Swedish, US Pensions Lead 'London Whale' Lawsuit

JP Morgan provided false information, hiding the real nature of the trades that caused a colossal trading loss at the bank, a group of pension funds have alleged.

(August 22, 2012) — A range of public pension funds based in the United States and Sweden are lead plaintiffs in a group lawsuit against JPMorgan Chase & Co. over trading losses in a credit derivative portfolio led by its London-based chief investment officer.

Swedish fund Sjunde AP-Fonden (AP7) along with five US public schemes, have alleged that they lost up to $52 million as a result of fraudulent activities caused by JP Morgan’s chief investment office and trader Bruno Iksil, also known as the ‘London Whale’.

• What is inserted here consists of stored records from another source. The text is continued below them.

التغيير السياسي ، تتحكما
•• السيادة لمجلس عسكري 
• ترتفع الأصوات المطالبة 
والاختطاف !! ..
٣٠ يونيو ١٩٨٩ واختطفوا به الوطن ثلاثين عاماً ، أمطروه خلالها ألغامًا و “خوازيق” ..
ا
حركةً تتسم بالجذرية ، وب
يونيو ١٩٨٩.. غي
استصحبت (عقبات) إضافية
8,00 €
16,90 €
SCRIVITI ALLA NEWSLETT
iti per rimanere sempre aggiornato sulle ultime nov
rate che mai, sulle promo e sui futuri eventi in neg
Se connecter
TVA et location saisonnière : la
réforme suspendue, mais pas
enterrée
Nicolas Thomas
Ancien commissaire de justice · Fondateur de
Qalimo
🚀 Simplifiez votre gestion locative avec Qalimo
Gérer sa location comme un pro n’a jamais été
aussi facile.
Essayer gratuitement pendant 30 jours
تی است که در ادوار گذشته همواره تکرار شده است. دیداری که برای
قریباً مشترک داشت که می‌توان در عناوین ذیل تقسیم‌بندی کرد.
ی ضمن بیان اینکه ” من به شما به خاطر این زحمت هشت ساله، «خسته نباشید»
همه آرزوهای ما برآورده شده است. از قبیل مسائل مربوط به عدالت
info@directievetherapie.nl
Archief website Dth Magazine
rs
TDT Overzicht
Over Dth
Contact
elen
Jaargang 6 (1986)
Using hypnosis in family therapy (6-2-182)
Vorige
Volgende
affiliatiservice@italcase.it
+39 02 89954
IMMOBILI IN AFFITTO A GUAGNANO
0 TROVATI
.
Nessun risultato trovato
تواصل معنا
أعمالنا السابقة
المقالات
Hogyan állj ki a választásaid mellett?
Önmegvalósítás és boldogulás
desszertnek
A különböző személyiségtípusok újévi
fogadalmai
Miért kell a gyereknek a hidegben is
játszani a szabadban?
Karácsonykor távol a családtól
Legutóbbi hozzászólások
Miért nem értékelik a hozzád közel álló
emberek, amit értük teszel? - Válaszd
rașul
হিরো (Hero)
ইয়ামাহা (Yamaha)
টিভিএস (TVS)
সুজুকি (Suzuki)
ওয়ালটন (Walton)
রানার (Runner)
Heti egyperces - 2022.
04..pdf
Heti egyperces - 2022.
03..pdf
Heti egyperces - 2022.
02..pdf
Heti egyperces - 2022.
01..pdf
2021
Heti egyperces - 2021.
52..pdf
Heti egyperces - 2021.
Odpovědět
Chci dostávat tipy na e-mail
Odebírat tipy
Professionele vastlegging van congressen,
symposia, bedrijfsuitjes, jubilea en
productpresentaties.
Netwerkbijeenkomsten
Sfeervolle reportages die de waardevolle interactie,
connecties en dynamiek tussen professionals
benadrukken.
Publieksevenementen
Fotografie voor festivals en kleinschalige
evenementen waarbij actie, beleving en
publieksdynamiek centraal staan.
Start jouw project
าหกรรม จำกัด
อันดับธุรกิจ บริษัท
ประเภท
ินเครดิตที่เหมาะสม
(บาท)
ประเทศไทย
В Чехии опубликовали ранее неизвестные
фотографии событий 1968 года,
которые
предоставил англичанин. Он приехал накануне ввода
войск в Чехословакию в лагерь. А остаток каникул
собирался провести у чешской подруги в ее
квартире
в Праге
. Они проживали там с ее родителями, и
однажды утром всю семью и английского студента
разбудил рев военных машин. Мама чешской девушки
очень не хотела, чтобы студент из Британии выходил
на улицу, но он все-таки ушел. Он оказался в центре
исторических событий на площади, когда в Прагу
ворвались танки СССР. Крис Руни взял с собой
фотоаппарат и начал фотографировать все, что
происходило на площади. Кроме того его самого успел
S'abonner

US District Judge George Daniels decided to consolidate the swath of suits against the bank into one class action, naming the six pension funds as the lead plaintiffs, Bloomberg initially reported. The lead plaintiffs named include the Arkansas Teacher Retirement System, Ohio Public Employee Retirement System, School Employees Retirement System of Ohio, State Teachers Retirement System of Ohio, Oregon Public Employee Retirement Fund and AP7.

In July, Jamie Dimon, JP Morgan’s chief executive officer, said the firm had lost $5.8 billion due to a trading scandal.

The latest lawsuit against JP Morgan comes after the Louisiana Municipal Police Employees Retirement System sued the bank in November claiming breach of fiduciary duty by its directors. On August 2011, the bank agreed to pay the US Treasury $88.3 million to resolve violations of sanctions on Cuba, Iran, Sudan, and Liberia, along with measures aimed at thwarting the support of terrorism and the proliferation of weapons of mass destruction. In the complaint, the Louisiana Municipal Police Employees Retirement System asserted that the board “embraced or recklessly disregarded the company-wide business strategy based on repeated and systematic violations of federal law.”

“The misconduct occurred, unchecked, under the defendants’ watch because of their complicity in the improprieties alleged herein,” the pension fund said in the complaint. “Because of its acquiescence in the scheme, JPMC’s board cannot be disinterested and independent.”